The answer is the full set of records, given again exactly and without images.

Segment Open

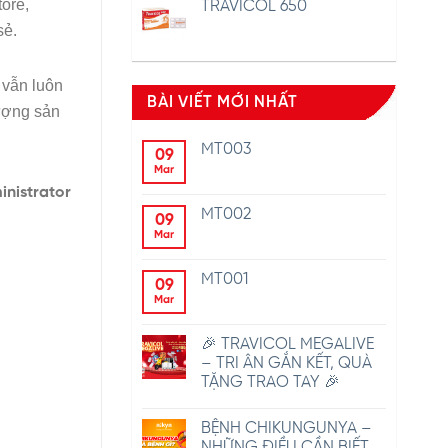
ore,
TRAVICOL 650
sẻ.
 vẫn luôn
BÀI VIẾT MỚI NHẤT
lượng sản
MT003
09
Mar
nistrator
MT002
09
Mar
MT001
09
Mar
🎉 TRAVICOL MEGALIVE
– TRI ÂN GẮN KẾT, QUÀ
TẶNG TRAO TAY 🎉
BỆNH CHIKUNGUNYA –
NHỮNG ĐIỀU CẦN BIẾT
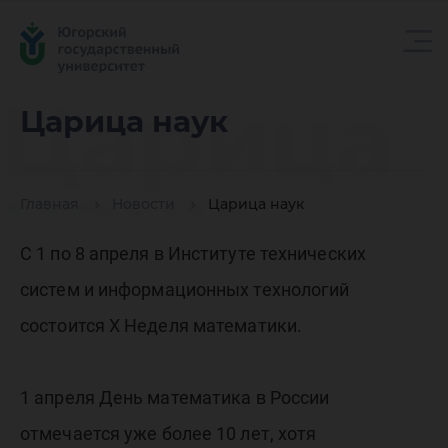
Царица
Царица наук
наук
Главная
Новости
Царица наук
С 1 по 8 апреля в Институте технических
систем и информационных технологий
состоится Х Неделя математики.
1 апреля День математика в России
отмечается уже более 10 лет, хотя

Segment Closed

## ANSWER FOR THIS EXERCISE
ore,
TRAVICOL 650
sẻ.
 vẫn luôn
BÀI VIẾT MỚI NHẤT
lượng sản
MT003
09
Mar
nistrator
MT002
09
Mar
MT001
09
Mar
🎉 TRAVICOL MEGALIVE
– TRI ÂN GẮN KẾT, QUÀ
TẶNG TRAO TAY 🎉
BỆNH CHIKUNGUNYA –
NHỮNG ĐIỀU CẦN BIẾT
Царица
Царица наук
наук
Главная
Новости
Царица наук
С 1 по 8 апреля в Институте технических
систем и информационных технологий
состоится Х Неделя математики.
1 апреля День математика в России
отмечается уже более 10 лет, хотя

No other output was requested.